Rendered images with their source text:
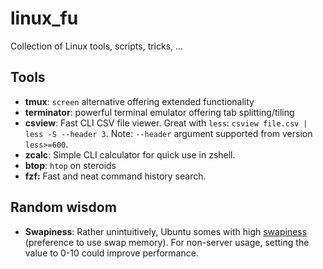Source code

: # linux_fu
Collection of Linux tools, scripts, tricks, ...

## Tools

* **tmux**: `screen` alternative offering extended functionality
* **terminator**: powerful terminal emulator offering tab splitting/tiling
* **csview**: Fast CLI CSV file viewer. Great with `less`: `csview file.csv | less -S --header 3`. Note: `--header` argument supported from version `less>=600`.
* **zcalc**: Simple CLI calculator for quick use in zshell.
* **btop**: `htop` on steroids
* **fzf:** Fast and neat command history search.

## Random wisdom
* **Swapiness**: Rather unintuitively, Ubuntu somes with high [swapiness]([url](https://askubuntu.com/a/103916/1158953)) (preference to use swap memory). For non-server usage, setting the value to 0-10 could improve performance.
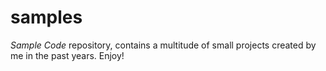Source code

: samples
=======

*Sample Code* repository, contains a multitude of small projects created by me in the past years. Enjoy!
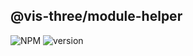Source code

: ## @vis-three/module-helper

<p>
   <img alt="NPM" src="https://img.shields.io/npm/l/@vis-three/module-helper?color=blue">
   <img alt="version" src="https://img.shields.io/npm/v/@vis-three/module-helper">
</p>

## [INSTRUCTION]
Rewrite the lines of all the items above as a JSON list of strings, with one string per line and blank lines omitted. Leave the pictures out of the answer.

## [EXERCISE RESPONSE]
[
  "Source code",
  ": # linux_fu",
  "Collection of Linux tools, scripts, tricks, ...",
  "## Tools",
  "* **tmux**: `screen` alternative offering extended functionality",
  "* **terminator**: powerful terminal emulator offering tab splitting/tiling",
  "* **csview**: Fast CLI CSV file viewer. Great with `less`: `csview file.csv | less -S --header 3`. Note: `--header` argument supported from version `less>=600`.",
  "* **zcalc**: Simple CLI calculator for quick use in zshell.",
  "* **btop**: `htop` on steroids",
  "* **fzf:** Fast and neat command history search.",
  "## Random wisdom",
  "* **Swapiness**: Rather unintuitively, Ubuntu somes with high [swapiness]([url](https://askubuntu.com/a/103916/1158953)) (preference to use swap memory). For non-server usage, setting the value to 0-10 could improve performance.",
  "Source code",
  ": samples",
  "=======",
  "*Sample Code* repository, contains a multitude of small projects created by me in the past years. Enjoy!",
  "Source code",
  ": ## @vis-three/module-helper",
  "<p>",
  "   <img alt=\"NPM\" src=\"https://img.shields.io/npm/l/@vis-three/module-helper?color=blue\">",
  "   <img alt=\"version\" src=\"https://img.shields.io/npm/v/@vis-three/module-helper\">",
  "</p>"
]